Prove that there exists a positive integer n so that 44^n — 1 is divisible
by 7.
There's no real need for a pigenhole principle here (look for little Fermat's theorem), but let's do it your way.
Consider the eight numbers $\displaystyle 44^0,44^1, 44^2,\ldots,44^7$. There are only 7 possible remainders in the division of these numbers by 7 (namely 0, 1,..., 6), hence at least two of these numbers have the same remainder modulo 7: this results from a pigeonhole principle.
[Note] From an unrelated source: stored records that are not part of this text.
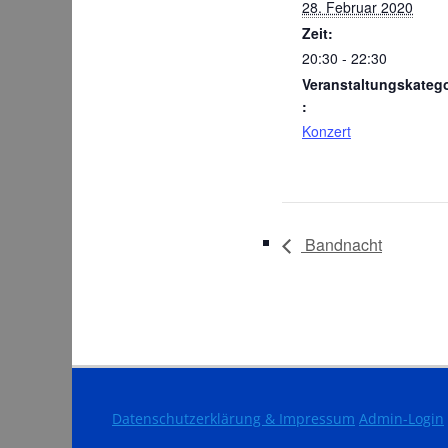
28. Februar 2020
Zeit:
20:30 - 22:30
Veranstaltungskatego
:
Konzert
Bandnacht
Datenschutzerklärung & Impressum
Admin-Login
Let's say it is $\displaystyle 44^m$ and [tex]44^n[/Math], [tex]n<m[/Math]. Then, for some $\displaystyle a,a',r$, $\displaystyle 44^m = 7a + r$ and $\displaystyle 44^n=7a' + r$, hence $\displaystyle 44^m-44^n=7(a-a')$. Because $\displaystyle 44^m-44^n=44^n(44^{m-n}-1)$, this gives $\displaystyle 44^n(44^{m-n}-1)=7(a-a')$, so that $\displaystyle 7$ divides $\displaystyle 44^n(44^{m-n}-1)$. In addition, $\displaystyle 7$ and $\displaystyle 44$ are relatively prime, hence we deduce that $\displaystyle 7$ divides $\displaystyle 44^{m-n}-1$. And $\displaystyle m-n\geq 1$. We are done.